Wooden horse effigy (called Ceffyl Derfel, part of a set that included a statue of St. Derfel in full armor)

St. Derfel the Mighty according to legend was a survivor of the Battle of Camlan (Camlann) 537 AD. He like so many other warriors, including King Arthur, became a saint in his later years.

The church of St. Derfel is located in Llandderfel, a township in the Bala district, Merioneth, Gwynedd, Wales, UK and a parish in the St. Asaph diocese. The township lies on the river Dee, near the town of Bala and Bala Lake.

St. Derfel was a nephew of King Arthur via three of his sisters Gwenonwy, Anna, and Afrella, all of whom married sons of Hywel Mawr, a legendary Brythonic king of Brittany who was the grandfather of St. Derfel. His father was Hywel Mawr and his mother was Alma Pomeia. His brothers were St. Dwyfael, St. Arthmael, St. Dwywai and possibly St. Tudwal and St. Leonore. (See Arthur Genealogy.) It was their cousin, Cadfan, also King Arthur's nephew via his sisters, who founded the church on Bardsey Island (the Isle of Avalon) where Arthur was taken after the Battle of Camlan (Camlann). It was Cadfan and the sisters who healed Arthur although he was mortally wounded.

St. Derfel was immensely popular and, on his Saint's Day of April 5, he was part of an Easter celebration. People would bring their cows, oxen, and horses to be blessed. His statue was placed in the slot and his horse on the staff and carried in a procession to Bryn Sant, the great gathering point. The children would ride it like the horse in a merry-go-round.

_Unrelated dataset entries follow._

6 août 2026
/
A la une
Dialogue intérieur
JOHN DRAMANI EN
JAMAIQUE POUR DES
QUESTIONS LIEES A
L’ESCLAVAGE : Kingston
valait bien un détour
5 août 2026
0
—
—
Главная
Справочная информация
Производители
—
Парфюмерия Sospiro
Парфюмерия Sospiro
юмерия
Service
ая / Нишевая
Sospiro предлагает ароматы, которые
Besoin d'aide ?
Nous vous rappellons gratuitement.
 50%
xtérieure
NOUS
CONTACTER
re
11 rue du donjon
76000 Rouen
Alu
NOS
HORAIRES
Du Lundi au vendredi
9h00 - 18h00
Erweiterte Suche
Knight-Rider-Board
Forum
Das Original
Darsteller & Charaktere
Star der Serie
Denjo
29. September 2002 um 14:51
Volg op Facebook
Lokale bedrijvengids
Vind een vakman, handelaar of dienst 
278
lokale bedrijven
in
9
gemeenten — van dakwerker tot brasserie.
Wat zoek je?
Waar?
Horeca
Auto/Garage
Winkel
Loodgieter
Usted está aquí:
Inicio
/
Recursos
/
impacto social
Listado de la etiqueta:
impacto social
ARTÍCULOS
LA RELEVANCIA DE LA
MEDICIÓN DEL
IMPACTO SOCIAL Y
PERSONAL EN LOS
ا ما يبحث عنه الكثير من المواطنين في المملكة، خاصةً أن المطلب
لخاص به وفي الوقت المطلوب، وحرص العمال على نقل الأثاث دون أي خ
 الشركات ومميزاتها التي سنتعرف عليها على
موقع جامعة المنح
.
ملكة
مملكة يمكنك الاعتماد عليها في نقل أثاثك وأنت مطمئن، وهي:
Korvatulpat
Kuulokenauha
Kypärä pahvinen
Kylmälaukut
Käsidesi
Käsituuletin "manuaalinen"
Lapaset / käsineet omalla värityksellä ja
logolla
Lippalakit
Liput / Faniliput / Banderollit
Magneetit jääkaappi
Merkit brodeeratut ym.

In an ironic twist, there was a local prophecy that had claimed that it would take a whole forest to burn the statue. On May 22, 1538 the church reformers of Henry VIII, who had taken the statue, used it to burn a recalcitrant Franciscan friar because he had opposed Henry VIII’s takeover of the Catholic Church. His name was John Forrest, confessor to Catherine of Aragon. The horse and the staff, which had fortunately had been left behind, was still intact and had a prominent position inside the church, until the Rural Dean had his head cut off in 1730 to allow space for a reading seat.